§ Task brief
For any picture in the lines below, please leave it out and copy the rest exactly.

Saved data entries
--- START ---
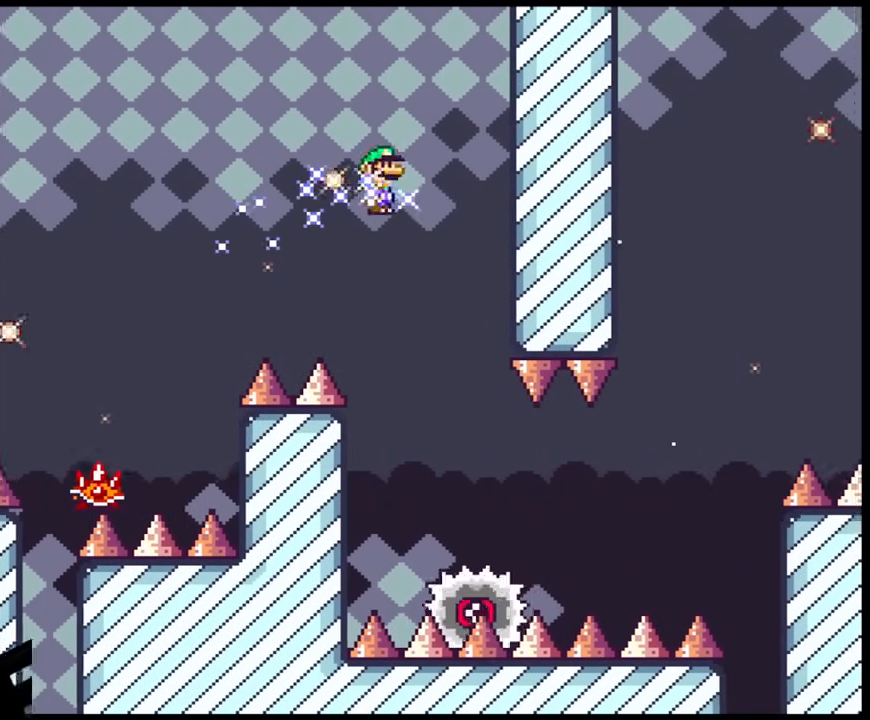
{"buttons": ["X", "DPAD_RIGHT"], "events": [[83, "DPAD_DOWN", "down"], [100, "DPAD_DOWN", "up"], [100, "DPAD_LEFT", "down"], [100, "DPAD_RIGHT", "up"], [300, "DPAD_LEFT", "up"], [350, "A", "up"], [400, "DPAD_RIGHT", "down"]]}
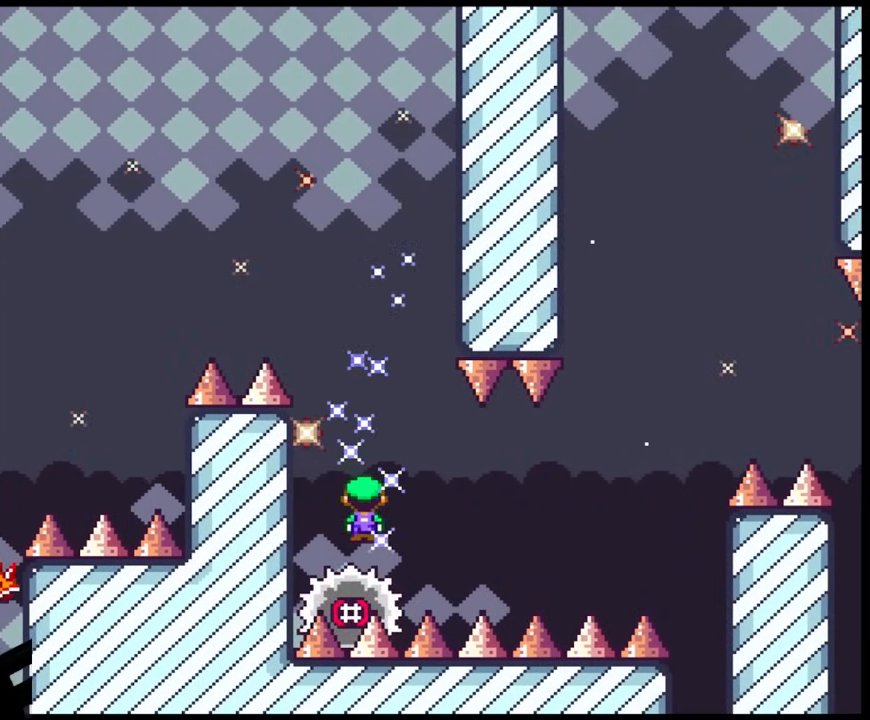
{"buttons": ["X"], "events": [[183, "DPAD_RIGHT", "up"]]}
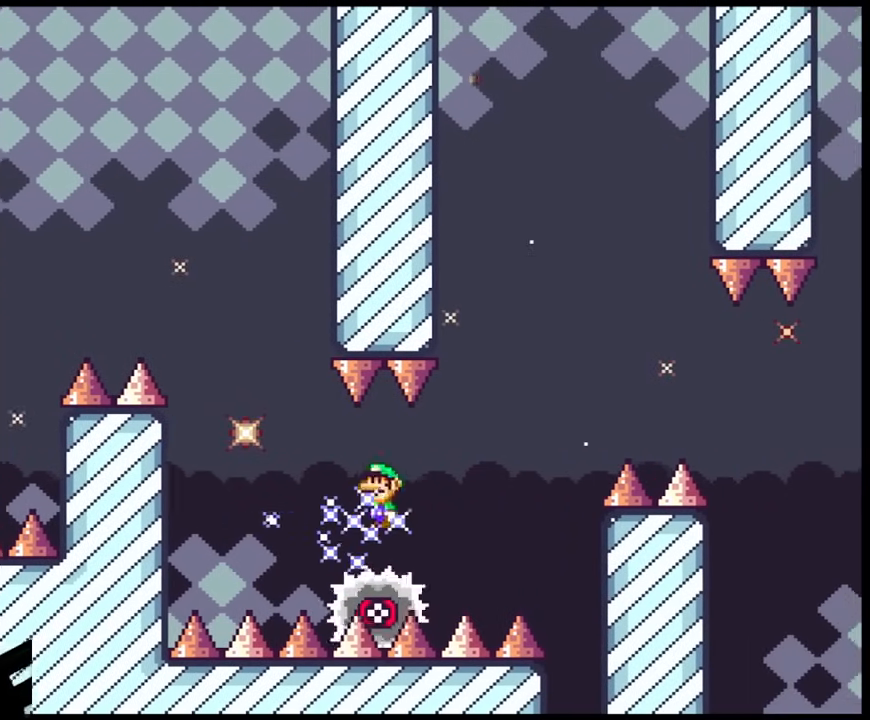
{"buttons": ["A", "X"], "events": [[367, "A", "down"]]}
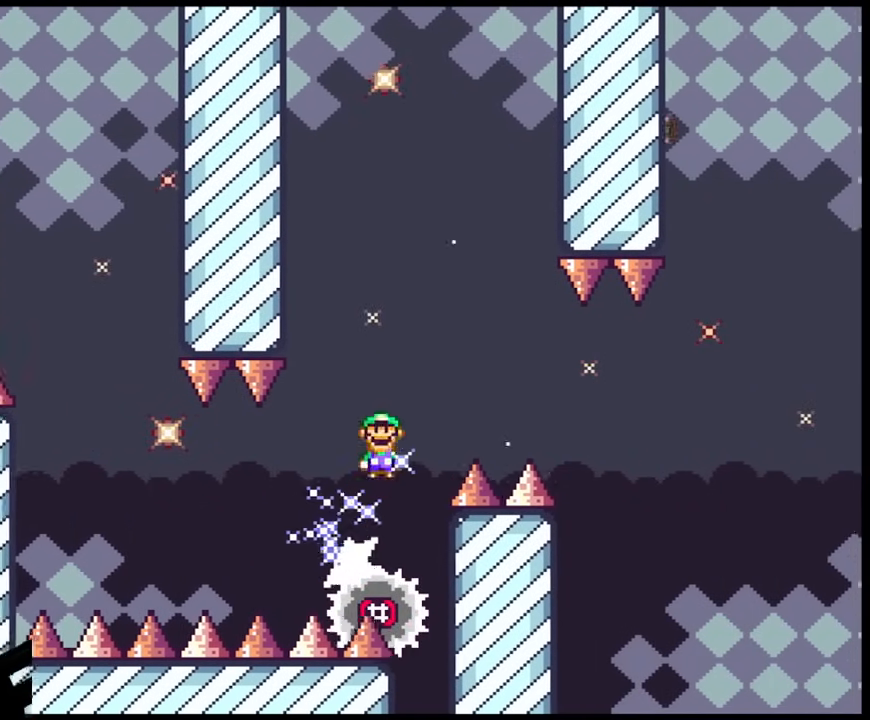
{"buttons": ["A", "X", "DPAD_RIGHT"], "events": [[233, "DPAD_LEFT", "down"], [317, "DPAD_LEFT", "up"], [317, "DPAD_RIGHT", "down"], [317, "DPAD_UP", "down"], [350, "DPAD_UP", "up"]]}
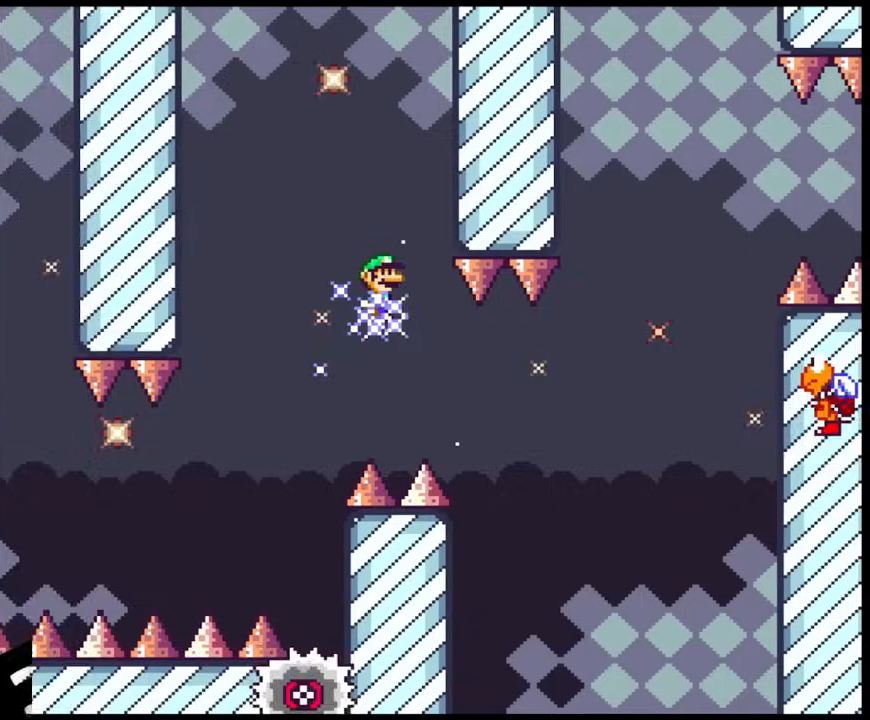
{"buttons": ["B", "Y", "DPAD_RIGHT"], "events": [[283, "A", "up"], [333, "Y", "down"], [367, "X", "up"], [400, "B", "down"]]}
--- END ---
§ Response
{"buttons": ["X", "DPAD_RIGHT"], "events": [[83, "DPAD_DOWN", "down"], [100, "DPAD_DOWN", "up"], [100, "DPAD_LEFT", "down"], [100, "DPAD_RIGHT", "up"], [300, "DPAD_LEFT", "up"], [350, "A", "up"], [400, "DPAD_RIGHT", "down"]]}
{"buttons": ["X"], "events": [[183, "DPAD_RIGHT", "up"]]}
{"buttons": ["A", "X"], "events": [[367, "A", "down"]]}
{"buttons": ["A", "X", "DPAD_RIGHT"], "events": [[233, "DPAD_LEFT", "down"], [317, "DPAD_LEFT", "up"], [317, "DPAD_RIGHT", "down"], [317, "DPAD_UP", "down"], [350, "DPAD_UP", "up"]]}
{"buttons": ["B", "Y", "DPAD_RIGHT"], "events": [[283, "A", "up"], [333, "Y", "down"], [367, "X", "up"], [400, "B", "down"]]}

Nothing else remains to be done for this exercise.